The full House will take up Representative Karen Clark's bill on Thursday after it cleared the committee process following a quick Rules Committee vote Tuesday morning.

"Over the course of the last few days, I think people are feeling more and more comfortable," House Speaker Paul Thissen, a Minneapolis Democrat, told reporters.

"We are confident we have the votes to take the bill up this week," said House Majority Leader Erin Murphy, a St. Paul Democrat.

Rep. Tim Kelly, a Republican from Red Wing, was the only one who gave a short statement before the rules committee voice vote. He said his civil union proposal never got a hearing in committee.

"I cannot vote for the gay marriage bill. I can't say that government should have the role in defining marriage," he told KARE 11.

A few hours later, about 300 yards away, the Senate Finance Committee sorted through the fiscal implications of the Senate version of the bill. After a significant debate in which GOP Senators asked many questions, the bill was passed on to the full Senate after a voice vote. The Senate is waiting on the House and the earliest it could begin debate would be Saturday.

Bill sponsor, DFL Senator Scott Dibble, of Minneapolis, was confident when asked about the coming days.

"I think it'll be a strong vote (in the Senate). I don't know if it'll be overwhelming, but it'll be a good, strong, solid vote," he said.

Sen.
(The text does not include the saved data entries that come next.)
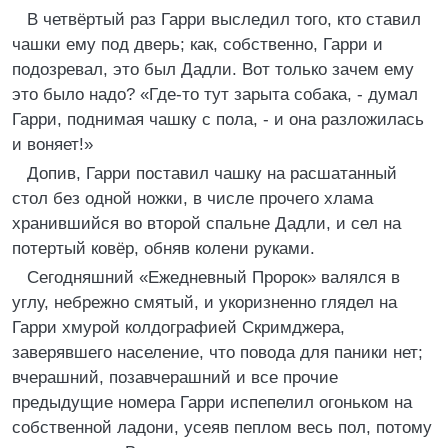
В четвёртый раз Гарри выследил того, кто ставил
чашки ему под дверь; как, собственно, Гарри и
подозревал, это был Дадли. Вот только зачем ему
это было надо? «Где-то тут зарыта собака, - думал
Гарри, поднимая чашку с пола, - и она разложилась
и воняет!»
Допив, Гарри поставил чашку на расшатанный
стол без одной ножки, в числе прочего хлама
хранившийся во второй спальне Дадли, и сел на
потертый ковёр, обняв колени руками.
Сегодняшний «Ежедневный Пророк» валялся в
углу, небрежно смятый, и укоризненно глядел на
Гарри хмурой колдографией Скримджера,
заверявшего население, что повода для паники нет;
вчерашний, позавчерашний и все прочие
предыдущие номера Гарри испепелил огоньком на
собственной ладони, усеяв пеплом весь пол, потому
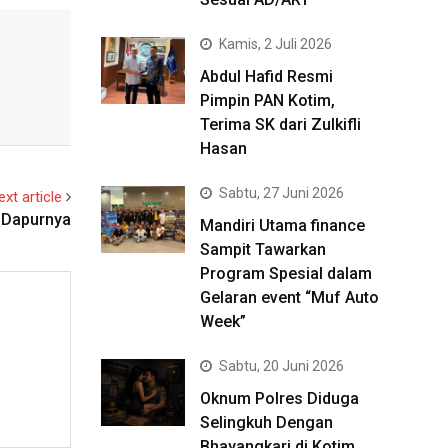
Kamis, 2 Juli 2026
Abdul Hafid Resmi
Pimpin PAN Kotim,
Terima SK dari Zulkifli
Hasan
Sabtu, 27 Juni 2026
ext article
s Dapurnya
Mandiri Utama finance
Sampit Tawarkan
Program Spesial dalam
Gelaran event “Muf Auto
Week”
Sabtu, 20 Juni 2026
Oknum Polres Diduga
Selingkuh Dengan
Bhayangkari di Kotim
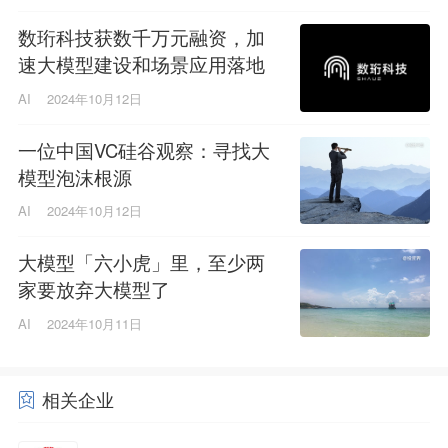
数珩科技获数千万元融资，加
速大模型建设和场景应用落地
AI
2024年10月12日
一位中国VC硅谷观察：寻找大
模型泡沫根源
AI
2024年10月12日
大模型「六小虎」里，至少两
家要放弃大模型了
AI
2024年10月11日
相关企业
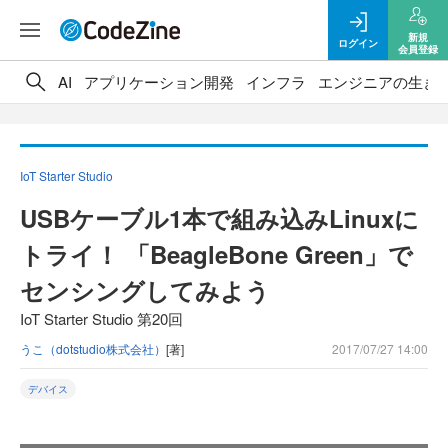
新規
ログイン
会員登録
AI
アプリケーション開発
インフラ
エンジニアの生き
IoT Starter Studio
USBケーブル1本で組み込みLinuxに
トライ！ 「BeagleBone Green」で
センシングしてみよう
IoT Starter Studio 第20回
うこ（dotstudio株式会社）
[著]
2017/07/27 14:00
デバイス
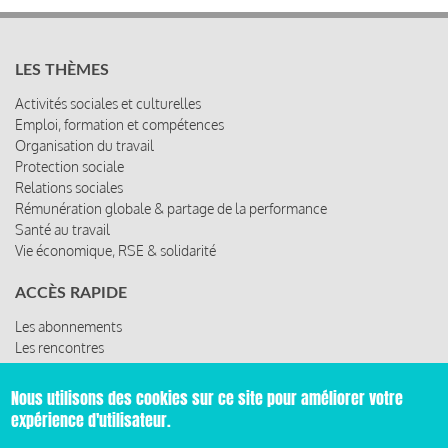
LES THÈMES
Activités sociales et culturelles
Emploi, formation et compétences
Organisation du travail
Protection sociale
Relations sociales
Rémunération globale & partage de la performance
Santé au travail
Vie économique, RSE & solidarité
ACCÈS RAPIDE
Les abonnements
Les rencontres
Les ressources
Nous utilisons des cookies sur ce site pour améliorer votre
expérience d'utilisateur.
Warren Limmer, a Maple Grove Republican, told reporters that recent public opinion shows the measure does not have broad, statewide support.

"I think legislators are really starting to wonder if they will survive next year's election if they are opposed to their people back home," Limmer said.

Professor David Schultz, a political analyst with Hamline University, believes the house vote could be close, and says the political stakes are high all the way around.

"If you're leadership, don't bring something up unless you think you have the votes because it can embarrass you," Schultz said.